15. The dentifrice composition according to claim 14, characterized in that the fluorinated compound is a sodium, potassium, lithium, calcium, aluminum or ammonium salt of mono f 1 or r or f or r or sodium fluoride.

16. The dentifrice composition according to any of claims 1 to 15, characterized in that the dense silica protection of the particles contains, in the adsorbed state, at least one agent for stabilizing ions of

Ca 2 + 17. The dentifrice composition according to claim 16, characterized in that the agent for stabilizing the Ca ions is an alkali metal phosphate, preferably a sodium, potassium or lithium pyrophosphate, orthophosphate, tripolyphosphate or hexametaphosphate.

18. The dentifrice composition according to claim 16 or 17, characterized in that the agent for stabilizing the Ca2 + ions is adsorbed on the surface of the silica protection, treating the silica protection with an aqueous solution of the stabilizing agent, such treatment being It is done by adding the solution either to the silica sludge formed at the end of the precipitation stage, before the filtration, or to the silica suspension obtained after the filtration, before drying.

19. The dentifrice composition according to any of claims 1 to 18, characterized in that it also contains anionic, nonionic, amphoteric or zwitterionic surfactants in the proportion of about 0.1 to 10%, preferably about 1 to 5% of the weight of the co-position, water in a proportion of about 5 to 50%, preferably about 10 to 40% by weight of the composition, humectants in the proportion of about 10 to 85%, preferably 10 to 70%, of the weight of the composition, thickening agents in the proportion of 0.1 to 15% by weight, optionally at least one agent for stabilizing the Ca24 ions and other ingredients selected from other polishing abrasives, bactericidal therapeutic agents, antimicrobial agents or against plaque formation, flavorings, sweeteners, colorants or preservatives.

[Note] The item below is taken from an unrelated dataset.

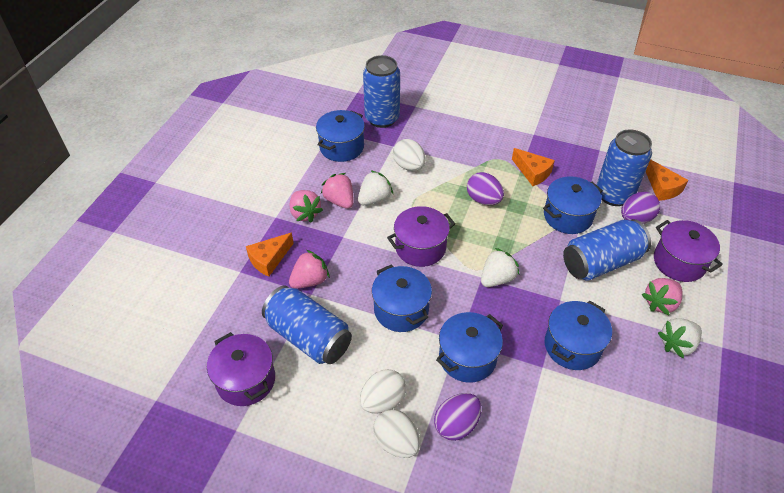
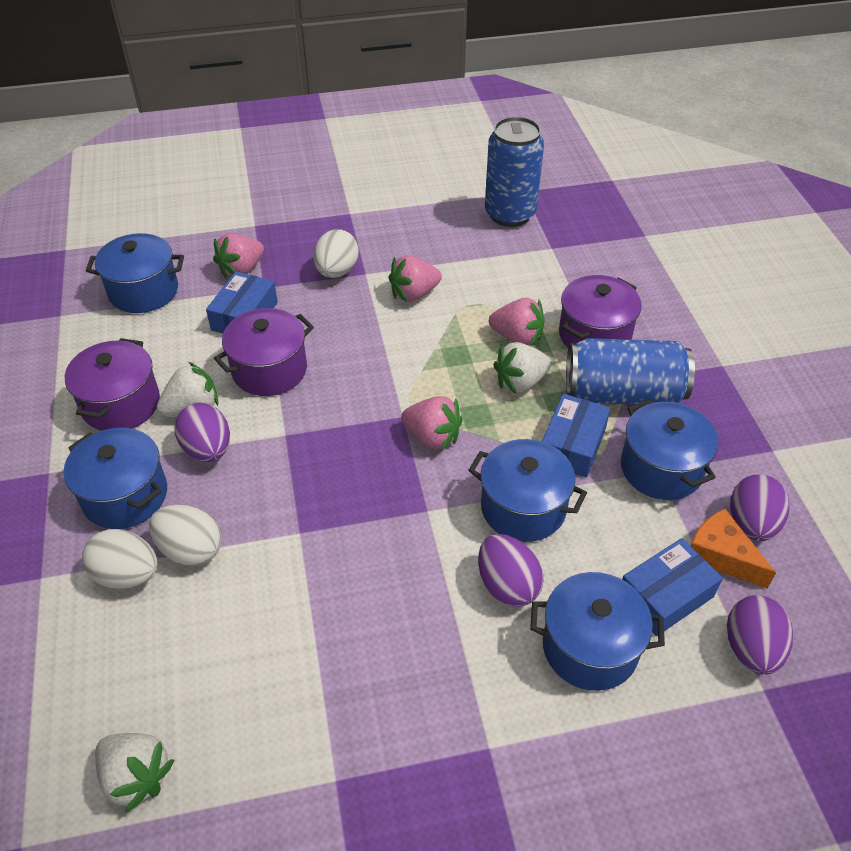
blue box: 0 -> 3
blue can: 4 -> 2
orange cheese: 3 -> 1
purple egg: 3 -> 4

20. The tooth composition according to any of claims 1 to 19, characterized in that it is provided in the form of paste, gel or cream.

21. The use, as an additive or abrasive agent in dentifrice compositions, of composite particles comprising a calcium carbonate core and a dense active silica shield, optionally containing in the adsorbed state, an agent for stabilizing Ca 2+ ions.

22. The use according to claim 21, characterized in that the composite particles are as defined in any of claims 2 to 4, 16 or 17, or can be obtained according to any of claims 5 to 12, or 18.

23. The use according to the claim 21 or 22, characterized in that the composite particles are used in the proportion of approximately 5 to 40%, preferably 5 to 35% by weight of the dentifrice compositions.

24. The composite particles comprising a calcium carbonate core and a dense activated silica shield containing, in the adsorbed state, at least one agent to stabilize Ca 2+ ions

25. The composite particles according to claim 24, characterized in that the stabilizer is an alkali metal phosphate, preferably a sodium, potassium or lithium pyrophosphate, orthophosphate, tripolyphosphate or hexametaphosphate.

26. The composite particles according to claim 24 or 25, characterized in that the stabilizer can represent up to 2% of the mass of the composite particles.

27. The composite particles according to any of claims 24 to 26, characterized in that they can be obtained according to claim 18.